Das Wichtigste in Kürze:

  • Ein Grundbuchauszug wird vor allem im Rahmen eines Immobilienkaufs benötigt. So erfährt der Kaufinteressent, ob auf dem betreffenden Grundstück etwaige Wohnrechte oder Ähnliches liegen.
  • Ein Grundbuchauszug kann nur von einer Person oder einem Institut beantragt werden, die ein berechtigtes Interesse vorweisen können. Dazu zählen Grundstückskäufer, Gläubiger, Kreditinstitute und Mieter.
  • Ein Grundbuchauszug ist nur dann amtlich gültig, wenn es notariell beglaubigt ist.

Was ist das Grundbuch?

Die jeweiligen Grundbuchämter führen mit dem Grundbuch ein amtliches Verzeichnis, in dem die Rechtsverhältnisse eines jeden Grundstücks der Öffentlichkeit dargelegt werden. Allerdings handelt es sich beim Grundbuch nicht um ein öffentliches Register. Das bedeutet, nur Personen, die ein berechtigtes Interesse nachweisen können, ist die Einsicht in das Grundbuch gestattet.

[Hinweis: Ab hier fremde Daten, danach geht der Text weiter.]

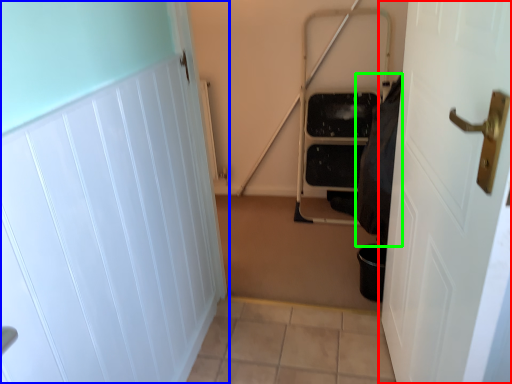
Question: Estimate the real-world distances between objects in this image. Which object is closer to door (highlighted by a red box), door (highlighted by a blue box) or material (highlighted by a green box)?

Choices:
 (A) door
 (B) material

Answer: (B)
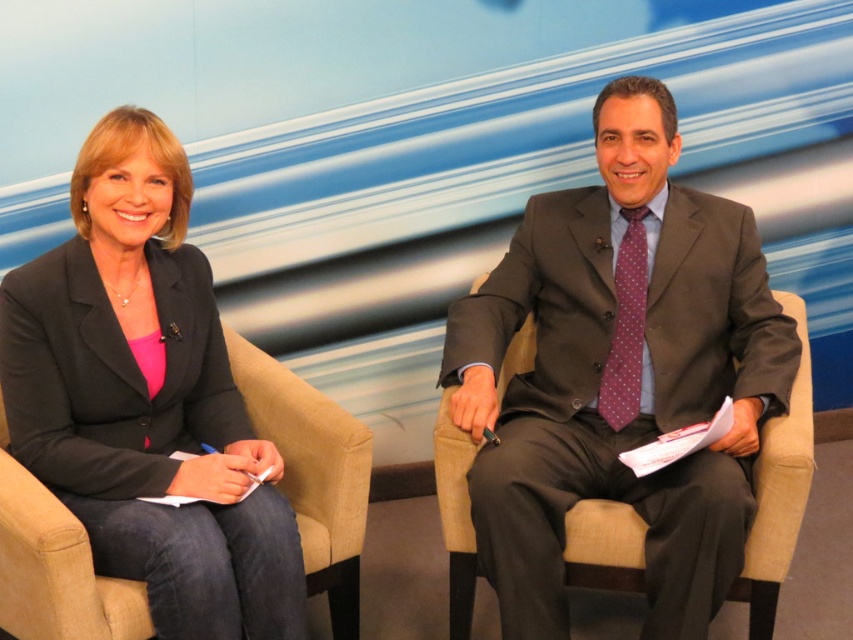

In der Regel liegt das Grundbuch in schriftlicher Form vor. Allerdings verfügen immer mehr Grundbuchämter auch über ein elektronisches Grundbuch.

Das Grundbuch gibt Auskunft über die Eigentumsverhältnisse, die Größe des Grundstücks und etwaige Rechte (zum Beispiel Geh- beziehungsweise Durchfahrtrecht) sowie Belastungen (z. B. Grundschulden) zu einem Grundstück. Dabei wird für jedes einzelne Grundstück ein gesondertes Grundbuchblatt angelegt und mit einer laufenden Nummer versehen. Bei diesem Grundbuchblatt handelt es sich um das eigentliche Grundbuch zu einem Grundstück.

Wer darf Einsicht in das Grundbuch nehmen?

Einen Auszug des Grundbuchs dürfen grundsätzlich nur Personen beantragen, die ein berechtigtes Interesse nachweisen können. Dass das Recht auf Einsichtnahme derart eingeschränkt ist, dient vor allem dem Persönlichkeitsschutz der eingetragenen Personen. Ein „berechtigtes Interesse“ haben beispielsweise

  • Kreditgeber (für die Eintragung der Grundschuld als Sicherheit für den Kredit)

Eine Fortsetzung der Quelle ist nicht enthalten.